• **WHAT IS EXPECTED**
Starting from the first line, set down the entire listing exactly.
______________________________
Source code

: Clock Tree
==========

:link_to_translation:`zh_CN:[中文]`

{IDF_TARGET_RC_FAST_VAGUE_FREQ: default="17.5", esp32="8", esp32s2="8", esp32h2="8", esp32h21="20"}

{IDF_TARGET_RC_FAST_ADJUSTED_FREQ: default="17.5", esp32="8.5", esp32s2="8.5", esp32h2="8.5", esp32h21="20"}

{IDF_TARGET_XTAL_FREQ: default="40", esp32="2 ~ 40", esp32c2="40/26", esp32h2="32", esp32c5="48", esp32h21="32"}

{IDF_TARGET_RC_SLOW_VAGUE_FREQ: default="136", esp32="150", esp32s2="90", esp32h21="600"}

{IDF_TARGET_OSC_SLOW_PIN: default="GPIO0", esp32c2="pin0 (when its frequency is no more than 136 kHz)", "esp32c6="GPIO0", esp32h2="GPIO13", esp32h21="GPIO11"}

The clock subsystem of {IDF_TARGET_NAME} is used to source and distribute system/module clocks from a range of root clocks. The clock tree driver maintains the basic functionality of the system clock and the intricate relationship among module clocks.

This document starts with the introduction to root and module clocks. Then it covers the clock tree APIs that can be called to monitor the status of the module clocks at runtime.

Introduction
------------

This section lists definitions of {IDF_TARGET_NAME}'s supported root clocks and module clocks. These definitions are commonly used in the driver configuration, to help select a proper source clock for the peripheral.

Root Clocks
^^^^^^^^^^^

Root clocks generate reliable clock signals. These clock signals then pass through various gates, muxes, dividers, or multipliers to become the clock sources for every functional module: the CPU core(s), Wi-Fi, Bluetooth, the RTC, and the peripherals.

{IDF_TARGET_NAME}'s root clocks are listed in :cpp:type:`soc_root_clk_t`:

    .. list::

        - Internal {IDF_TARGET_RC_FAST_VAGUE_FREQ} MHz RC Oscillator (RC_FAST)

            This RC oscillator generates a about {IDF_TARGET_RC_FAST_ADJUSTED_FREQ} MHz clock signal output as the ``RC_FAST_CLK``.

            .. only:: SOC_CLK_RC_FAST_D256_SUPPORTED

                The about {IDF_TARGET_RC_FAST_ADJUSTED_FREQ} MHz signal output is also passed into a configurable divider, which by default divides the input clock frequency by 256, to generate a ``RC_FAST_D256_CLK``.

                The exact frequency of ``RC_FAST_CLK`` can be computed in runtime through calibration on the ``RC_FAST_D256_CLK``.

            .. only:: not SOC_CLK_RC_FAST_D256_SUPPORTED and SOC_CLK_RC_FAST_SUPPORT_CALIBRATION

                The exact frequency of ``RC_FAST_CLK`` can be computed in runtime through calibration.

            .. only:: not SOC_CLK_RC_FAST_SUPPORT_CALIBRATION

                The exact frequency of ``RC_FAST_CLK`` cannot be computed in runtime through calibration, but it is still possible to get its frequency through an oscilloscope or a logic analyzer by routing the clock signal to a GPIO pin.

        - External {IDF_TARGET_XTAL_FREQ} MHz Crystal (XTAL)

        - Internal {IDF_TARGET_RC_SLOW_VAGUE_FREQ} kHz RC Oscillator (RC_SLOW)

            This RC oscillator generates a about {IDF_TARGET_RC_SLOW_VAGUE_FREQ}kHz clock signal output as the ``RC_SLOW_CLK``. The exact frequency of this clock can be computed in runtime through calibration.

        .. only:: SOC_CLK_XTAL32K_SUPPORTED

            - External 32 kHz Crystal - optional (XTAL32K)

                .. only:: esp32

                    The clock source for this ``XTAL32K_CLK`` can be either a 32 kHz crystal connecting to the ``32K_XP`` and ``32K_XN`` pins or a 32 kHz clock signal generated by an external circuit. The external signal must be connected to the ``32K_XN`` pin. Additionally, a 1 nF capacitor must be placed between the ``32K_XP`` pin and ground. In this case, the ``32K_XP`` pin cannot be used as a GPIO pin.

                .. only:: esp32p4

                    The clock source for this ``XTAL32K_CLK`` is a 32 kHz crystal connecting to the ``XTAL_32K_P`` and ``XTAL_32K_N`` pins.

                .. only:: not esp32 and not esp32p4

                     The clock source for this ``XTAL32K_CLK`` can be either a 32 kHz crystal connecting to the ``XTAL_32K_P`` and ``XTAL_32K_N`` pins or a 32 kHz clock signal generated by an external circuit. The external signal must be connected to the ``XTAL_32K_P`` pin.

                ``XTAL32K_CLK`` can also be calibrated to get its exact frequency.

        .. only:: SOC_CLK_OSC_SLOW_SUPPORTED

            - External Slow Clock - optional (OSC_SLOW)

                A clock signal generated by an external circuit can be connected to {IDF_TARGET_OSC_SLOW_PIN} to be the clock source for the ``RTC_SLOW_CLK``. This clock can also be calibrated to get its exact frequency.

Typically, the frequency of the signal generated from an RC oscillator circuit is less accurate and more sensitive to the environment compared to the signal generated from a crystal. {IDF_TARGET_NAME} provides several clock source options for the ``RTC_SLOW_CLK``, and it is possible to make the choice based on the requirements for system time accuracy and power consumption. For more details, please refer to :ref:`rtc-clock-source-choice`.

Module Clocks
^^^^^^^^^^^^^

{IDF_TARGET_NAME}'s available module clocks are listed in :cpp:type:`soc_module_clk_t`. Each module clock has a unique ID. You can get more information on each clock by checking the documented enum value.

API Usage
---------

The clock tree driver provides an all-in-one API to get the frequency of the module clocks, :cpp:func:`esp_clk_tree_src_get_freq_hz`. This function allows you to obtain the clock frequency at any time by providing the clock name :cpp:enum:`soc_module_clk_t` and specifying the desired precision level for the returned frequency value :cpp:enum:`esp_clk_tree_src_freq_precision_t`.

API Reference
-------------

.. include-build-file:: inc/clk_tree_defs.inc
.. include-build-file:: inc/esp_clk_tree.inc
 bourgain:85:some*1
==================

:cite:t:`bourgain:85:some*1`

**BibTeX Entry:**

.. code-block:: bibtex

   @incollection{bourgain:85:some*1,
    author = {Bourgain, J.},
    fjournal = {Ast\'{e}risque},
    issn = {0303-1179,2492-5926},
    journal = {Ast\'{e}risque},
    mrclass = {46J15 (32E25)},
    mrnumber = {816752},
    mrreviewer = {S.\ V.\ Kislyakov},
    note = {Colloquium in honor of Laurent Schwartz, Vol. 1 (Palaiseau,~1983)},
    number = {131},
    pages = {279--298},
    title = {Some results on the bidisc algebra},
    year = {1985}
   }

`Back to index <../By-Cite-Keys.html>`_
______________________________
• **TASK SOLUTION**
Source code

: Clock Tree
==========

:link_to_translation:`zh_CN:[中文]`

{IDF_TARGET_RC_FAST_VAGUE_FREQ: default="17.5", esp32="8", esp32s2="8", esp32h2="8", esp32h21="20"}

{IDF_TARGET_RC_FAST_ADJUSTED_FREQ: default="17.5", esp32="8.5", esp32s2="8.5", esp32h2="8.5", esp32h21="20"}

{IDF_TARGET_XTAL_FREQ: default="40", esp32="2 ~ 40", esp32c2="40/26", esp32h2="32", esp32c5="48", esp32h21="32"}

{IDF_TARGET_RC_SLOW_VAGUE_FREQ: default="136", esp32="150", esp32s2="90", esp32h21="600"}

{IDF_TARGET_OSC_SLOW_PIN: default="GPIO0", esp32c2="pin0 (when its frequency is no more than 136 kHz)", "esp32c6="GPIO0", esp32h2="GPIO13", esp32h21="GPIO11"}

The clock subsystem of {IDF_TARGET_NAME} is used to source and distribute system/module clocks from a range of root clocks. The clock tree driver maintains the basic functionality of the system clock and the intricate relationship among module clocks.

This document starts with the introduction to root and module clocks. Then it covers the clock tree APIs that can be called to monitor the status of the module clocks at runtime.

Introduction
------------

This section lists definitions of {IDF_TARGET_NAME}'s supported root clocks and module clocks. These definitions are commonly used in the driver configuration, to help select a proper source clock for the peripheral.

Root Clocks
^^^^^^^^^^^

Root clocks generate reliable clock signals. These clock signals then pass through various gates, muxes, dividers, or multipliers to become the clock sources for every functional module: the CPU core(s), Wi-Fi, Bluetooth, the RTC, and the peripherals.

{IDF_TARGET_NAME}'s root clocks are listed in :cpp:type:`soc_root_clk_t`:

    .. list::

        - Internal {IDF_TARGET_RC_FAST_VAGUE_FREQ} MHz RC Oscillator (RC_FAST)

            This RC oscillator generates a about {IDF_TARGET_RC_FAST_ADJUSTED_FREQ} MHz clock signal output as the ``RC_FAST_CLK``.

            .. only:: SOC_CLK_RC_FAST_D256_SUPPORTED

                The about {IDF_TARGET_RC_FAST_ADJUSTED_FREQ} MHz signal output is also passed into a configurable divider, which by default divides the input clock frequency by 256, to generate a ``RC_FAST_D256_CLK``.

                The exact frequency of ``RC_FAST_CLK`` can be computed in runtime through calibration on the ``RC_FAST_D256_CLK``.

            .. only:: not SOC_CLK_RC_FAST_D256_SUPPORTED and SOC_CLK_RC_FAST_SUPPORT_CALIBRATION

                The exact frequency of ``RC_FAST_CLK`` can be computed in runtime through calibration.

            .. only:: not SOC_CLK_RC_FAST_SUPPORT_CALIBRATION

                The exact frequency of ``RC_FAST_CLK`` cannot be computed in runtime through calibration, but it is still possible to get its frequency through an oscilloscope or a logic analyzer by routing the clock signal to a GPIO pin.

        - External {IDF_TARGET_XTAL_FREQ} MHz Crystal (XTAL)

        - Internal {IDF_TARGET_RC_SLOW_VAGUE_FREQ} kHz RC Oscillator (RC_SLOW)

            This RC oscillator generates a about {IDF_TARGET_RC_SLOW_VAGUE_FREQ}kHz clock signal output as the ``RC_SLOW_CLK``. The exact frequency of this clock can be computed in runtime through calibration.

        .. only:: SOC_CLK_XTAL32K_SUPPORTED

            - External 32 kHz Crystal - optional (XTAL32K)

                .. only:: esp32

                    The clock source for this ``XTAL32K_CLK`` can be either a 32 kHz crystal connecting to the ``32K_XP`` and ``32K_XN`` pins or a 32 kHz clock signal generated by an external circuit. The external signal must be connected to the ``32K_XN`` pin. Additionally, a 1 nF capacitor must be placed between the ``32K_XP`` pin and ground. In this case, the ``32K_XP`` pin cannot be used as a GPIO pin.

                .. only:: esp32p4

                    The clock source for this ``XTAL32K_CLK`` is a 32 kHz crystal connecting to the ``XTAL_32K_P`` and ``XTAL_32K_N`` pins.

                .. only:: not esp32 and not esp32p4

                     The clock source for this ``XTAL32K_CLK`` can be either a 32 kHz crystal connecting to the ``XTAL_32K_P`` and ``XTAL_32K_N`` pins or a 32 kHz clock signal generated by an external circuit. The external signal must be connected to the ``XTAL_32K_P`` pin.

                ``XTAL32K_CLK`` can also be calibrated to get its exact frequency.

        .. only:: SOC_CLK_OSC_SLOW_SUPPORTED

            - External Slow Clock - optional (OSC_SLOW)

                A clock signal generated by an external circuit can be connected to {IDF_TARGET_OSC_SLOW_PIN} to be the clock source for the ``RTC_SLOW_CLK``. This clock can also be calibrated to get its exact frequency.

Typically, the frequency of the signal generated from an RC oscillator circuit is less accurate and more sensitive to the environment compared to the signal generated from a crystal. {IDF_TARGET_NAME} provides several clock source options for the ``RTC_SLOW_CLK``, and it is possible to make the choice based on the requirements for system time accuracy and power consumption. For more details, please refer to :ref:`rtc-clock-source-choice`.

Module Clocks
^^^^^^^^^^^^^

{IDF_TARGET_NAME}'s available module clocks are listed in :cpp:type:`soc_module_clk_t`. Each module clock has a unique ID. You can get more information on each clock by checking the documented enum value.

API Usage
---------

The clock tree driver provides an all-in-one API to get the frequency of the module clocks, :cpp:func:`esp_clk_tree_src_get_freq_hz`. This function allows you to obtain the clock frequency at any time by providing the clock name :cpp:enum:`soc_module_clk_t` and specifying the desired precision level for the returned frequency value :cpp:enum:`esp_clk_tree_src_freq_precision_t`.

API Reference
-------------

.. include-build-file:: inc/clk_tree_defs.inc
.. include-build-file:: inc/esp_clk_tree.inc
 bourgain:85:some*1
==================

:cite:t:`bourgain:85:some*1`

**BibTeX Entry:**

.. code-block:: bibtex

   @incollection{bourgain:85:some*1,
    author = {Bourgain, J.},
    fjournal = {Ast\'{e}risque},
    issn = {0303-1179,2492-5926},
    journal = {Ast\'{e}risque},
    mrclass = {46J15 (32E25)},
    mrnumber = {816752},
    mrreviewer = {S.\ V.\ Kislyakov},
    note = {Colloquium in honor of Laurent Schwartz, Vol. 1 (Palaiseau,~1983)},
    number = {131},
    pages = {279--298},
    title = {Some results on the bidisc algebra},
    year = {1985}
   }

`Back to index <../By-Cite-Keys.html>`_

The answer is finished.